Although fans from opposing nations often seem more hostile than harmonious when their teams meet, Swedish lawmaker Lars Gustafsson insisted Monday the game helps international relations.
"Soccer has and will continue to play an important role in the global arena, when it comes to creating understanding between people," Gustafsson wrote in his nomination letter to the Norwegian Nobel Committee in Oslo.
Gustafsson said soccer has survived two world wars and scores of ethnic and regional conflicts.
Sometimes, he wrote, hostile nations meet on the soccer field when other contact would be unthinkable.

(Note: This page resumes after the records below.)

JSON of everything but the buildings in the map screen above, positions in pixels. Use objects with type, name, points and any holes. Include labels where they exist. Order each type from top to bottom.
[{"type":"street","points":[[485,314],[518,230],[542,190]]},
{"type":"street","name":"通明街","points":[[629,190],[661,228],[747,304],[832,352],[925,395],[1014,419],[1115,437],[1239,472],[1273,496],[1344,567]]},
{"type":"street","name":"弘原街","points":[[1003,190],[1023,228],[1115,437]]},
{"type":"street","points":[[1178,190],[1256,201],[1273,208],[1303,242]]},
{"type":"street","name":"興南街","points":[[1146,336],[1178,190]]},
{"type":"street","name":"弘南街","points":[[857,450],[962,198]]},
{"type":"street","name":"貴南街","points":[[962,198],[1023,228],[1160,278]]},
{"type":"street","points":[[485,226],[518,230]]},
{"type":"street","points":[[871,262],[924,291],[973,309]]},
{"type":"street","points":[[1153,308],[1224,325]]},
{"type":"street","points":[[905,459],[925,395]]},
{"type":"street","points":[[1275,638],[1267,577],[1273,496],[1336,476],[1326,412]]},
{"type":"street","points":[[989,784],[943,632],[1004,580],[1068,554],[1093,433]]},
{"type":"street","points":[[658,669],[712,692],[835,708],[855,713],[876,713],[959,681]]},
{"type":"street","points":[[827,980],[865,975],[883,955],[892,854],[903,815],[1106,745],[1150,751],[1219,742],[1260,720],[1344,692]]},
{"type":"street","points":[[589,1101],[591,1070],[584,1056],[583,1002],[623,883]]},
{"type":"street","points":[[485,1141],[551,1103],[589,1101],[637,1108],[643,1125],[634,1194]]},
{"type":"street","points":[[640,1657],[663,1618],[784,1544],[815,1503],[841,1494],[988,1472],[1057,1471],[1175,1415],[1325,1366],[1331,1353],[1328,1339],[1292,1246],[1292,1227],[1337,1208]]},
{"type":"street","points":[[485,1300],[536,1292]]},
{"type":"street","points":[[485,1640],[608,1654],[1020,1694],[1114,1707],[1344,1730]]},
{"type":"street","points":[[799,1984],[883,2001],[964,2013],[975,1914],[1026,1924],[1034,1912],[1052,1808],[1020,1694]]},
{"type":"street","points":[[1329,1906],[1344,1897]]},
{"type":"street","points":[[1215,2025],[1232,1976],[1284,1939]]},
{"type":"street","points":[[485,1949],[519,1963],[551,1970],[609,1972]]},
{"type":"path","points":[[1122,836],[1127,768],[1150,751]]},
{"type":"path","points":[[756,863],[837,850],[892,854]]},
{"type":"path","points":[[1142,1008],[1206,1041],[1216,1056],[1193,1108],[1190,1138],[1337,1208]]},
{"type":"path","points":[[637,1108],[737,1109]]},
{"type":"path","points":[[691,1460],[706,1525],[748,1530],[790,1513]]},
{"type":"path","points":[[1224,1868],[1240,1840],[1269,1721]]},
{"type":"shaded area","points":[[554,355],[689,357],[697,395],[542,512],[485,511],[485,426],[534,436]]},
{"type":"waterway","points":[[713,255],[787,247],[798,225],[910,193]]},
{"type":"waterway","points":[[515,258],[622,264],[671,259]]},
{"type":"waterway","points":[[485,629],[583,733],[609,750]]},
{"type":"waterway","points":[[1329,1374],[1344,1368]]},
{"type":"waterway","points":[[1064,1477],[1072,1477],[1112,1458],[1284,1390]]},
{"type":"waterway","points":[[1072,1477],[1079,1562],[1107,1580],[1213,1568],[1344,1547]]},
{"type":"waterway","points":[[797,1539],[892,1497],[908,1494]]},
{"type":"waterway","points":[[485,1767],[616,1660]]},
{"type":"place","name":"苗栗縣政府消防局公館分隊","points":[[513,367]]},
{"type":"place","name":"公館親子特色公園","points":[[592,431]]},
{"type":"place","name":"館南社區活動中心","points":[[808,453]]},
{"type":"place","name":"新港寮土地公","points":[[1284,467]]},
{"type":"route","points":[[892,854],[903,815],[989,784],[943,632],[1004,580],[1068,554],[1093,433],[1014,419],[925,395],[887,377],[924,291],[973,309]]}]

He noted that Iran played the United States in the 1994 World Cup, and that North Korea faced South Korea in a 1991 youth championship.
He said the International Football Federation, FIFA, could accept the honor on behalf of the sport.
The nomination was one of dozens streaming into Oslo ahead of the Feb. 1 nomination deadline. Last year, there were 150 nominations for the award, which was won by South Korean President Kim Dae-jung.
Separately, the Norwegian news agency NTB reported yesterday that jailed Israeli nuclear technician Mordechai Vanunu has been nominated for the 2001 prize. Vanunu was sentenced in 1986 to 18 years in prison for revealing secrets about Israel's nuclear weapons program.
The Nobel awards committee never says who has been nominated. The winner is usually announced in mid-October.